FREQUENTLY ASKED QUESTIONS
Name your top novels and why
Murder on the Orient Express by Dame Agatha Christie
I love all of her work being a great lover of puzzles generally, which is effectively what she wrote. This tale is not only one of her best known works but I’m fascinated with the way Poirot deals with this case. The theme behind the novel is whether a murder can ever be justified and also what Poirot considers to be justice.
Nemesis by Dame Agatha Christie
This is probably my favourite Miss Marple novel (they’re all good). I like the theme, which is it is never too late for justice to be done and the innocent exonerated. Great adaptation with Joan Hickson on the BBC and for me she is the definitive Marple. I also like how this links back to A Carribean Mystery. I have a soft spot for characters that link up in this way. I see it as character development, which I love to read as well as write.
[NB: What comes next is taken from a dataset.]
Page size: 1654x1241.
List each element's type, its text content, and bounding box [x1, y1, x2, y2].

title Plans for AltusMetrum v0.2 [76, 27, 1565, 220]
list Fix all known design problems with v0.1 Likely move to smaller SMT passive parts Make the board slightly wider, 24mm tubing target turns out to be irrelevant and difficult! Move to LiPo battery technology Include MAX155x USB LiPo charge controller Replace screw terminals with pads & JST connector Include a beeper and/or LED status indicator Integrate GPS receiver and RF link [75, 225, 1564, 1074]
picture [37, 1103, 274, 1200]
Characters have to change for there to be a story. Also with this novel is the premise just because something looks respectable, it doesn’t mean it is.
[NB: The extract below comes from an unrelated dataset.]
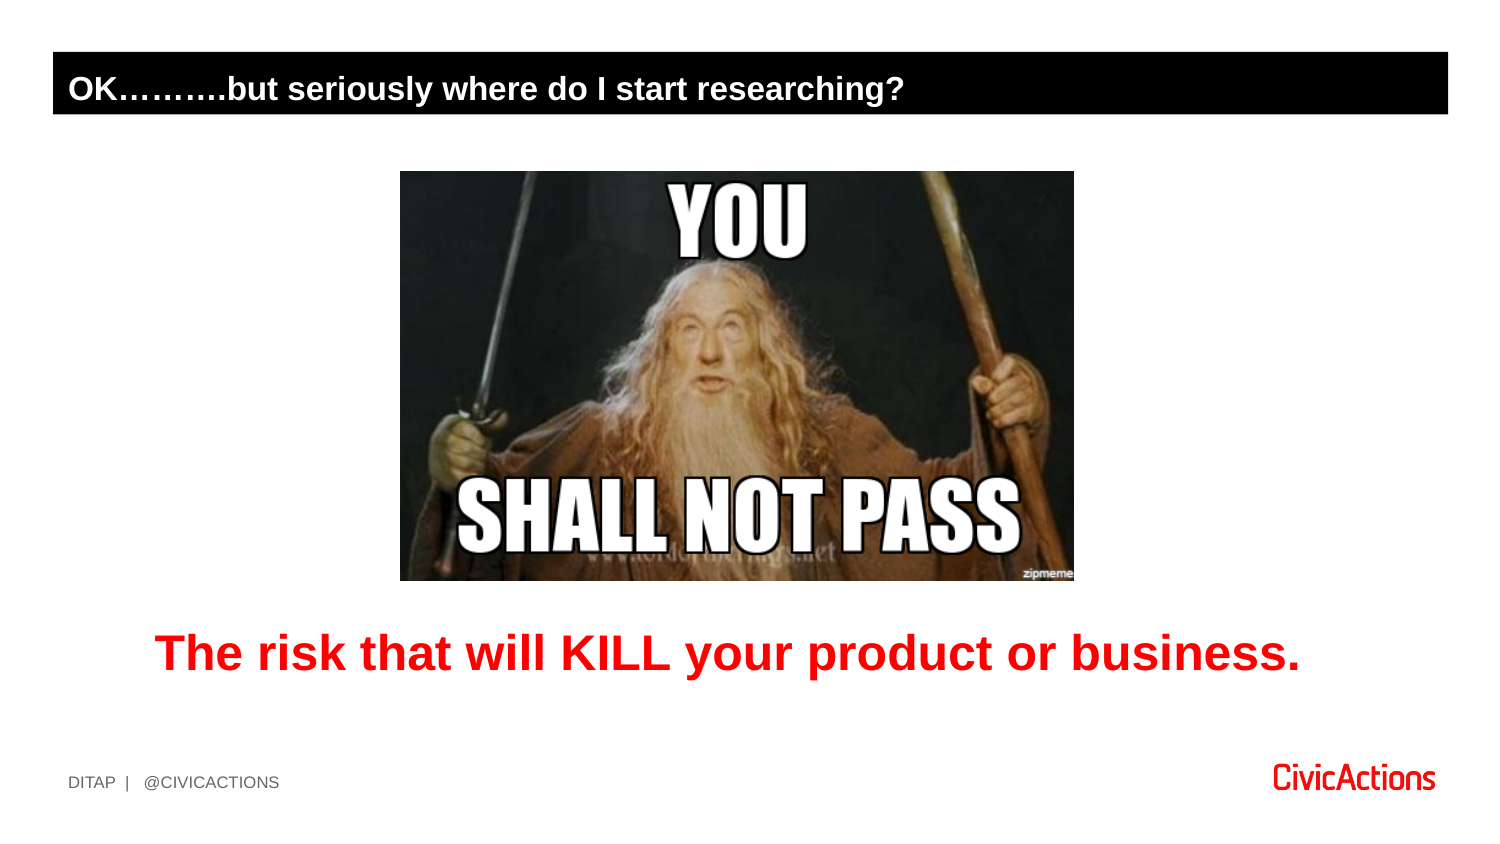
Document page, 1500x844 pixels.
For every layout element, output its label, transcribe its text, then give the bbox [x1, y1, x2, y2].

The Inimitable Jeeves by P.G. Wodehouse (who is the clear winner of the Give Him A Knighthood In The Nick of Time Award).
This is a bit of an oddball of a book in that the sixteen stories are linked meaning there is a novel element but equally each of the sixteen can be read individually. Contains one of the best short stories ever in The Great Sermon Handicap. Admire the prose, laugh at the characters and their situations and wonder at how Wodehouse could produce superbly funny work continually for decades. See this book as a test - if you don’t laugh, you have got a heart of stone.
Cocktail Time by P.G. Wodehouse
First published in 1958, this has my favourite character, the marvellous Uncle Fred who is something of a trial to his long suffering nephew, Pongo Twistleton. I love the idea of older folks being the “rebels” and giving the youngsters a decent run for their money, which Uncle Fred never fails to do. This story shows how attempts to ban novels always backfire, always leads to increased sales so who benefits? The author and publisher! Not the person seeking the ban!